Artificial Animals: Biomechanics, Locomotion, Perception, Behavior, Learning and Cognition in Simulated Physical Worlds
Department of Computer Science, University of Toronto
12/3/1998
3:45pm-4:45pm

This talk presents research spanning the fields of artificial life, computer graphics, and computer vision. We have created physics-based virtual worlds inhabited by realistic "artificial animals". These sophisticated artificial life models possess muscle-actuated bodies, eyes, and brains with motor, perception, and behavior centers.

Artificial animals are of interest in computer graphics in part because they are self-animating creatures that dramatically advance the state of the art of graphical character animation. As zoomimetic autonomous agents situated in realistic virtual worlds, artificial animals also foster a deeper understanding of biological information processing. In particular, they enable an advantageously fresh paradigm for computer vision research.

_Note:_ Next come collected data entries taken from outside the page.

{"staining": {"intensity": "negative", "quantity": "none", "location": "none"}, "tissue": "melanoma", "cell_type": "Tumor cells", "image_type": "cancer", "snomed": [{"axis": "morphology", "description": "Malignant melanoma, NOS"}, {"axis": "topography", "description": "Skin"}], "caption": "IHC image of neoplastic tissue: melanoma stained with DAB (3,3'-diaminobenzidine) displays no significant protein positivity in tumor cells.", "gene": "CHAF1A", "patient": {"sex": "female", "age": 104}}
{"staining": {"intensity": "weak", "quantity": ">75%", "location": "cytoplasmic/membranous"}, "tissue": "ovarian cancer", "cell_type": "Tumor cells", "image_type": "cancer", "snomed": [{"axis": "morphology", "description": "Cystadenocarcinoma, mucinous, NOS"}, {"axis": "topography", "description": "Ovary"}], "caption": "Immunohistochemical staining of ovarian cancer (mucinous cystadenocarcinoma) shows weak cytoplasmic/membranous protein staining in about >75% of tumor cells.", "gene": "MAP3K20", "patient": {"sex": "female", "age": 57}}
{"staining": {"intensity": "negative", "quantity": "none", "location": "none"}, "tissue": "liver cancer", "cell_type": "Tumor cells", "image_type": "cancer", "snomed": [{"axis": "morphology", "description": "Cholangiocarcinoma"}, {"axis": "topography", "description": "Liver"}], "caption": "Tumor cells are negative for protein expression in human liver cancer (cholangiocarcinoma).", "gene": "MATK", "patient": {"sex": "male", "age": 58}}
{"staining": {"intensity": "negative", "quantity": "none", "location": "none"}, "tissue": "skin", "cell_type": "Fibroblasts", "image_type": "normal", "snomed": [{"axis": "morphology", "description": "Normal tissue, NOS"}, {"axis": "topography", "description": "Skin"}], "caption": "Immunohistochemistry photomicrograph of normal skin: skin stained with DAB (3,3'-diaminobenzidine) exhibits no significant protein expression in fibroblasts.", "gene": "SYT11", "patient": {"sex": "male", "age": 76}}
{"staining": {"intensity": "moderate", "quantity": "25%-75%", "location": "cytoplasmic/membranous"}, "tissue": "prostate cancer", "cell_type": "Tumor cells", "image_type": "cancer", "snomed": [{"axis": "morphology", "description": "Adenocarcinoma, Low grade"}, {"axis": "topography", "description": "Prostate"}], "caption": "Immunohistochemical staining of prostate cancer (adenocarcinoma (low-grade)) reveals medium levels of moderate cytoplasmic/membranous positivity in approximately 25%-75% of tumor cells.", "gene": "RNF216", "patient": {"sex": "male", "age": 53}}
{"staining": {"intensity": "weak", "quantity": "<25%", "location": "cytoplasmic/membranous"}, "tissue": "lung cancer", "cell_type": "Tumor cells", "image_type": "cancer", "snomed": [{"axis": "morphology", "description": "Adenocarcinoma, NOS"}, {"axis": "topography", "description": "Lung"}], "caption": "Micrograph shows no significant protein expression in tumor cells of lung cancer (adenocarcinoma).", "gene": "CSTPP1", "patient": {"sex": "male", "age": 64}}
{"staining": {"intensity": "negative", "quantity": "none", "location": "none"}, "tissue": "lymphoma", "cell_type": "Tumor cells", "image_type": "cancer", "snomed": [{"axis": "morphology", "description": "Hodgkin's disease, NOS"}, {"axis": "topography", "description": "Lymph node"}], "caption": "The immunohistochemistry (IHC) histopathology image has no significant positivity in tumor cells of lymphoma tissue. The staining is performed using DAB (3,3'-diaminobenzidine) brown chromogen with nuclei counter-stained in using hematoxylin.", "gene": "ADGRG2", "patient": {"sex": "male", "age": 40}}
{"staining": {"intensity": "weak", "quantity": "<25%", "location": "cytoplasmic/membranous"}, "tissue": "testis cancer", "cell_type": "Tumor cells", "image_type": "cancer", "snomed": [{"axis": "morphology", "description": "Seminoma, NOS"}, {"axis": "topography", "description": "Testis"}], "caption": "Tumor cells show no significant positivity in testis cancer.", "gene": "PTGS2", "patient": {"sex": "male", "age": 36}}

Artificial animals are able to navigate complex, highly dynamic 3D environments using active vision systems that continuously analyze retinal streams imaged through mobile, foveated eyes. Artificial animals are furthermore valuable to the study of learning and cognition in living systems. They can learn muscle-actuated locomotion and are able to acquire some astonishing motor skills guided by sensory perception. Finally, knowledge representation formalisms from AI now support basic cognition in artificial animals. The talk will be richly illustrated with images and video.

Refreshments will be served immediately before the talk at 3:30pm.